What will you do? Command: 

INFO:httpx:HTTP Request: POST https://api.openmind.org/api/core/openai/chat/completions "HTTP/1.1 200 OK"
INFO:root:OpenAI LLM output: commands=[Command(type='move', value='wag tail'), Command(type='speak', value="Hi there! I see you and I'm excited!"), Command(type='emotion', value='joy')]

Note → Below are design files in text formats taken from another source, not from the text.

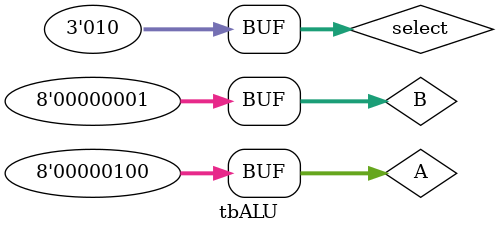
<source format=v>
`timescale 1ns / 1ps


module tbALU;

	// Inputs
	reg [7:0] A;
	reg [7:0] B;
	reg [2:0] select;

	// Outputs
	wire [7:0] op1;

	// Instantiate the Unit Under Test (UUT)
	ALUmain uut (
		.A(A), 
		.B(B), 
		.select(select), 
		.op1(op1)
	);

	initial begin
		// Initialize Inputs
		A = 4;
		B = 1;
		select = 2;

		// Wait 100 ns for global reset to finish
		#100;
        
		// Add stimulus here

	end
      
endmodule


</source>
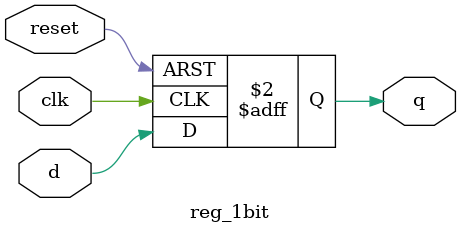
<source format=v>
`timescale 1ns / 1ps

module reg_1bit(clk, reset, d, q);

   input clk, reset, d;
	output reg q;
	
	always @ (posedge clk, posedge reset)
	   if(reset)
		   q <= 1'b0;
		else
		   q <= d;

endmodule

</source>
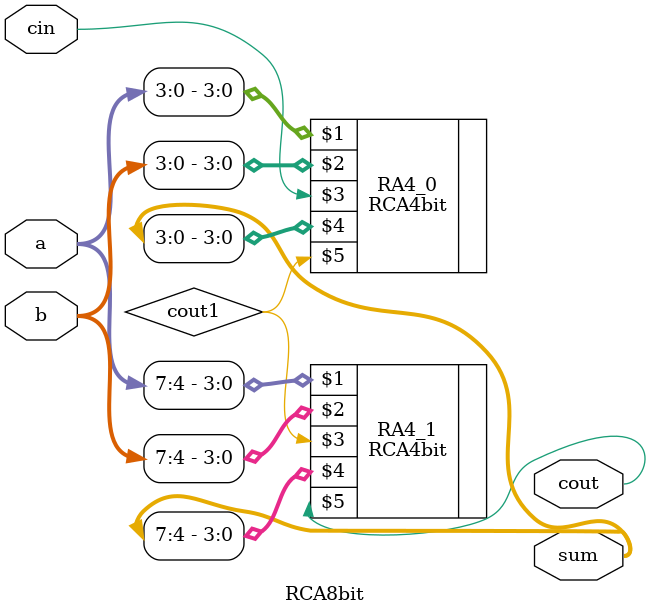
<source format=v>
`include "RCA4bit.v"
module RCA8bit(a,b,cin,sum,cout);

input [7:0] a;
input [7:0] b;
input cin;

	// Outputs
output [7:0] sum;
output cout;//temporary variable as wire

wire cout1;
// wire [3:0]
RCA4bit RA4_0(a[3:0],b[3:0],cin,sum[3:0],cout1);
RCA4bit RA4_1(a[7:4],b[7:4],cout1,sum[7:4],cout);

endmodule
</source>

Explanation of the log data

The response above provides insight into how the spot agent processes its environment and decides on its next actions.

  • First, it detects a person using vision.
  • Next, it decides on a friendly action (dancing and speaking).
  • Expresses emotions via facial displays.
  • Logs latency and processing times to monitor system performance.
  • Communicates with an external AI API for response generation.

Overall, the system follows a predefined behavior where spotting a person triggers joyful interactions, driven by the LLM-assisted decision-making process.